La réunion de Lizy sur Ourcq s’est déroulée à guichets fermés. Le nombre élevé d’usagers présents, dont beaucoup ayant accompli des dizaines de kilomètres pour simplement témoigner, illustre le degré d’exaspération atteint. Cette exaspération apparaissait en filigramme de chaque intervention, témoignage ou cri de colère qui ont ponctué la soirée et traduit le quotidien de territoires qui cumulent en matière de mobilités handicaps et fractures.
Rappelons que la ligne P qui passe par Trilport, dessert d’un coté La Ferté Milon, de l’autre Chateau Thierry, et que chacune de ses destinations est pour le moins « malmenées ».
Quelques mots sur l’association AOUT, dont je partage l’action depuis 2004, date à laquelle avec son Président Victor Etienne, nous avons décidé de mener conjointement, chacun à notre place, moi coté élus, lui usagers, des initiatives communes visant à améliorer la situation d’une ligne dans un état critique alors.

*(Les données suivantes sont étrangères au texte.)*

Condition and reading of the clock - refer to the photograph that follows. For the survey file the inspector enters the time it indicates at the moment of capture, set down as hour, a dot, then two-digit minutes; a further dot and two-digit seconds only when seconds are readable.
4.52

Avec l’arrivée de Jean Paul Huchon à la tête du STIF en 2006, nous avons pu obtenir de vraies avancées : maintien d’une ligne quasiment condamnée, mise en place du cadencement (véritable révolution dans les usages), changement de motrices, rénovation des voies, Passe Navigo tarif unique, car était il normal que ceux qui avaient les pires conditions de Transport payent plus que les autres ?
Mais depuis quelques années, la situation s’est nettement dégradée au quotidien et la tendance semble s’accélérer …
Si je me suis engagé dans une cause comme celle de la ligne P, c’est tout simplement pour essayer de changer la vie de mes concitoyens au quotidien et l’améliorer. Certes le sujet n’est ni lyrique ni trés porteur à la tribune des congrès, mais il est terriblement concret et ancré dans la vie réelle.
Quand je lis quelquefois des études très savantes et documentées sur les causes théoriques de la montée des extrémismes, il m’arrive de penser, sans doute schématiquement, on ne se refait pas, que si leurs auteurs partageaient simplement une semaine la vie quotidienne des habitants de la grande périphérie, ils découvriraient sans doute de nouvelles clés de lecture sur le sujet, peut être plus terre à terre.
J’ai tenu à saluer l’activité inlassable de Victor Etienne, Président de l’association, pour la constance de ce combat.
Agir, agir encore et toujours, sans se décourager, réunion après réunion, rendez-vous après rendez-vous, année aprés année, agir inlassablement, non comme Don Quichotte face aux ailes des moulins, mais plutôt comme la vague de l’océan qui, à chaque ressac, creuse un peu plus la falaise de l’indifférence avant d’arriver, au bout du bout, à l’effondrer.
Actions dont ce blog, ouvert en 2005 a régulièrement rendu compte
La dégradation considérable des conditions de transport ces dernières années du fait de la multiplication des dysfonctionnements de toutes natures, de l’augmentation croissante des habitants de nos territoires (plus 8% par an d’usagers en gare de Trilport !), rend incompréhensible le peu de considération porté à cette ligne délaissée, tant par le STIF que la SNCF.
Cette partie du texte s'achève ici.